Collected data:
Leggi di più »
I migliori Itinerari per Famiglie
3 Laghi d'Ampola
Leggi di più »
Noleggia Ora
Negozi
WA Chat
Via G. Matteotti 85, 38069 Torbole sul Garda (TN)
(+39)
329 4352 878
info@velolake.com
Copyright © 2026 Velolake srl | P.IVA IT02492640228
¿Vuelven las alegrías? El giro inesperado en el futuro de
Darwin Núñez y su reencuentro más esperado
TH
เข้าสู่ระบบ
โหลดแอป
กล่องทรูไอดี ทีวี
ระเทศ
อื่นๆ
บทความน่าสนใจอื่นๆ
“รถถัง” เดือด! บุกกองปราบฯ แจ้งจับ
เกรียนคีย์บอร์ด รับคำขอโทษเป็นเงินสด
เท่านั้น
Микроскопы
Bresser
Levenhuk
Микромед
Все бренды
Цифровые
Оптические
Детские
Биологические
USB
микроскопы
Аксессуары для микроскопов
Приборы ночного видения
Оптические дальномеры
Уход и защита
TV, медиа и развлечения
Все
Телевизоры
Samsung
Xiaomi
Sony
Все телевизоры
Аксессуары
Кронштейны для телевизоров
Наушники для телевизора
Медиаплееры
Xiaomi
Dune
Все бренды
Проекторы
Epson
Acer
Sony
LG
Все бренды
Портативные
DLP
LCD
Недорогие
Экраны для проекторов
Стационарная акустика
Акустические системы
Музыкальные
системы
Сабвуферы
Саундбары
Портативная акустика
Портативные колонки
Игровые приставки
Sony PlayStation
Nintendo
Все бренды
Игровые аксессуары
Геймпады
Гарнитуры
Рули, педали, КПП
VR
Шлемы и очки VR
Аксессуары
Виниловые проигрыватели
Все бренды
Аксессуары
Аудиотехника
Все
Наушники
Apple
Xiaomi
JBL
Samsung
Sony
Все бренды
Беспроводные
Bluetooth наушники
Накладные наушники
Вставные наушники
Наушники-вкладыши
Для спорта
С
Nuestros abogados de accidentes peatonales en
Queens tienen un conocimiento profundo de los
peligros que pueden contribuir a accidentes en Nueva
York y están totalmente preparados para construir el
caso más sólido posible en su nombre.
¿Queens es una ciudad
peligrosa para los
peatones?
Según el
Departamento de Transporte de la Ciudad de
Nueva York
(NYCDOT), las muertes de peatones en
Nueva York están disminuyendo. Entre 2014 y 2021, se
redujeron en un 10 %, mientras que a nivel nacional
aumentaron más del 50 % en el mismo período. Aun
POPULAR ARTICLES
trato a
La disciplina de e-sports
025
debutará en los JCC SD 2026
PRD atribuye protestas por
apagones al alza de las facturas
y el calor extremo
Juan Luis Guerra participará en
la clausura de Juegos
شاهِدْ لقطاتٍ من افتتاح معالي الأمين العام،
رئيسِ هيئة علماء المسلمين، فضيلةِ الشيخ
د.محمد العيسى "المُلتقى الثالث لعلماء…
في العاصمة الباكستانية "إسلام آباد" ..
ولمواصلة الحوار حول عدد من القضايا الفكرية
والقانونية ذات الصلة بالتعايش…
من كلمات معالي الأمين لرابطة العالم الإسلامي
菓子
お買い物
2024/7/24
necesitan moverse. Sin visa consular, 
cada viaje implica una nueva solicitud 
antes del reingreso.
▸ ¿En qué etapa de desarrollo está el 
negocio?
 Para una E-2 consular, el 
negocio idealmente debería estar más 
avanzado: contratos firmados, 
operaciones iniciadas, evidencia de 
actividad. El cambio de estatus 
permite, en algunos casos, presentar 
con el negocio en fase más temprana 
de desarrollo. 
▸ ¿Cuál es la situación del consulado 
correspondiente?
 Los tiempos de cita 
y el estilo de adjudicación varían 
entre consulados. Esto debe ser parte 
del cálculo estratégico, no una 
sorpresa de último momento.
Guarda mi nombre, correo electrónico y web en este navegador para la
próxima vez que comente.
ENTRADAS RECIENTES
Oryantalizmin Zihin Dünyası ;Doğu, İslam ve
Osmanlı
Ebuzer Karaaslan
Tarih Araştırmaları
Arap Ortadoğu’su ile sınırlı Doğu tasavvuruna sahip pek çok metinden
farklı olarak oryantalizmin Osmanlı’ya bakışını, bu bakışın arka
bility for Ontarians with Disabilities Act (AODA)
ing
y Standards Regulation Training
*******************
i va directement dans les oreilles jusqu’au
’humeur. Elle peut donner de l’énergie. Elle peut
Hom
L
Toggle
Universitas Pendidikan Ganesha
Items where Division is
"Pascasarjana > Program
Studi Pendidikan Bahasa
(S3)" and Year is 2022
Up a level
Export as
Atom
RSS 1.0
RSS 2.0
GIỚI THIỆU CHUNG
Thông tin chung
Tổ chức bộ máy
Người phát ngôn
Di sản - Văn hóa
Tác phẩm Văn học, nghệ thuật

# What the task asks
Transcribe the records above exactly.

# Answer to this problem
Leggi di più »
I migliori Itinerari per Famiglie
3 Laghi d'Ampola
Leggi di più »
Noleggia Ora
Negozi
WA Chat
Via G. Matteotti 85, 38069 Torbole sul Garda (TN)
(+39)
329 4352 878
info@velolake.com
Copyright © 2026 Velolake srl | P.IVA IT02492640228
¿Vuelven las alegrías? El giro inesperado en el futuro de
Darwin Núñez y su reencuentro más esperado
TH
เข้าสู่ระบบ
โหลดแอป
กล่องทรูไอดี ทีวี
ระเทศ
อื่นๆ
บทความน่าสนใจอื่นๆ
“รถถัง” เดือด! บุกกองปราบฯ แจ้งจับ
เกรียนคีย์บอร์ด รับคำขอโทษเป็นเงินสด
เท่านั้น
Микроскопы
Bresser
Levenhuk
Микромед
Все бренды
Цифровые
Оптические
Детские
Биологические
USB
микроскопы
Аксессуары для микроскопов
Приборы ночного видения
Оптические дальномеры
Уход и защита
TV, медиа и развлечения
Все
Телевизоры
Samsung
Xiaomi
Sony
Все телевизоры
Аксессуары
Кронштейны для телевизоров
Наушники для телевизора
Медиаплееры
Xiaomi
Dune
Все бренды
Проекторы
Epson
Acer
Sony
LG
Все бренды
Портативные
DLP
LCD
Недорогие
Экраны для проекторов
Стационарная акустика
Акустические системы
Музыкальные
системы
Сабвуферы
Саундбары
Портативная акустика
Портативные колонки
Игровые приставки
Sony PlayStation
Nintendo
Все бренды
Игровые аксессуары
Геймпады
Гарнитуры
Рули, педали, КПП
VR
Шлемы и очки VR
Аксессуары
Виниловые проигрыватели
Все бренды
Аксессуары
Аудиотехника
Все
Наушники
Apple
Xiaomi
JBL
Samsung
Sony
Все бренды
Беспроводные
Bluetooth наушники
Накладные наушники
Вставные наушники
Наушники-вкладыши
Для спорта
С
Nuestros abogados de accidentes peatonales en
Queens tienen un conocimiento profundo de los
peligros que pueden contribuir a accidentes en Nueva
York y están totalmente preparados para construir el
caso más sólido posible en su nombre.
¿Queens es una ciudad
peligrosa para los
peatones?
Según el
Departamento de Transporte de la Ciudad de
Nueva York
(NYCDOT), las muertes de peatones en
Nueva York están disminuyendo. Entre 2014 y 2021, se
redujeron en un 10 %, mientras que a nivel nacional
aumentaron más del 50 % en el mismo período. Aun
POPULAR ARTICLES
trato a
La disciplina de e-sports
025
debutará en los JCC SD 2026
PRD atribuye protestas por
apagones al alza de las facturas
y el calor extremo
Juan Luis Guerra participará en
la clausura de Juegos
شاهِدْ لقطاتٍ من افتتاح معالي الأمين العام،
رئيسِ هيئة علماء المسلمين، فضيلةِ الشيخ
د.محمد العيسى "المُلتقى الثالث لعلماء…
في العاصمة الباكستانية "إسلام آباد" ..
ولمواصلة الحوار حول عدد من القضايا الفكرية
والقانونية ذات الصلة بالتعايش…
من كلمات معالي الأمين لرابطة العالم الإسلامي
菓子
お買い物
2024/7/24
necesitan moverse. Sin visa consular, 
cada viaje implica una nueva solicitud 
antes del reingreso.
▸ ¿En qué etapa de desarrollo está el 
negocio?
 Para una E-2 consular, el 
negocio idealmente debería estar más 
avanzado: contratos firmados, 
operaciones iniciadas, evidencia de 
actividad. El cambio de estatus 
permite, en algunos casos, presentar 
con el negocio en fase más temprana 
de desarrollo. 
▸ ¿Cuál es la situación del consulado 
correspondiente?
 Los tiempos de cita 
y el estilo de adjudicación varían 
entre consulados. Esto debe ser parte 
del cálculo estratégico, no una 
sorpresa de último momento.
Guarda mi nombre, correo electrónico y web en este navegador para la
próxima vez que comente.
ENTRADAS RECIENTES
Oryantalizmin Zihin Dünyası ;Doğu, İslam ve
Osmanlı
Ebuzer Karaaslan
Tarih Araştırmaları
Arap Ortadoğu’su ile sınırlı Doğu tasavvuruna sahip pek çok metinden
farklı olarak oryantalizmin Osmanlı’ya bakışını, bu bakışın arka
bility for Ontarians with Disabilities Act (AODA)
ing
y Standards Regulation Training
*******************
i va directement dans les oreilles jusqu’au
’humeur. Elle peut donner de l’énergie. Elle peut
Hom
L
Toggle
Universitas Pendidikan Ganesha
Items where Division is
"Pascasarjana > Program
Studi Pendidikan Bahasa
(S3)" and Year is 2022
Up a level
Export as
Atom
RSS 1.0
RSS 2.0
GIỚI THIỆU CHUNG
Thông tin chung
Tổ chức bộ máy
Người phát ngôn
Di sản - Văn hóa
Tác phẩm Văn học, nghệ thuật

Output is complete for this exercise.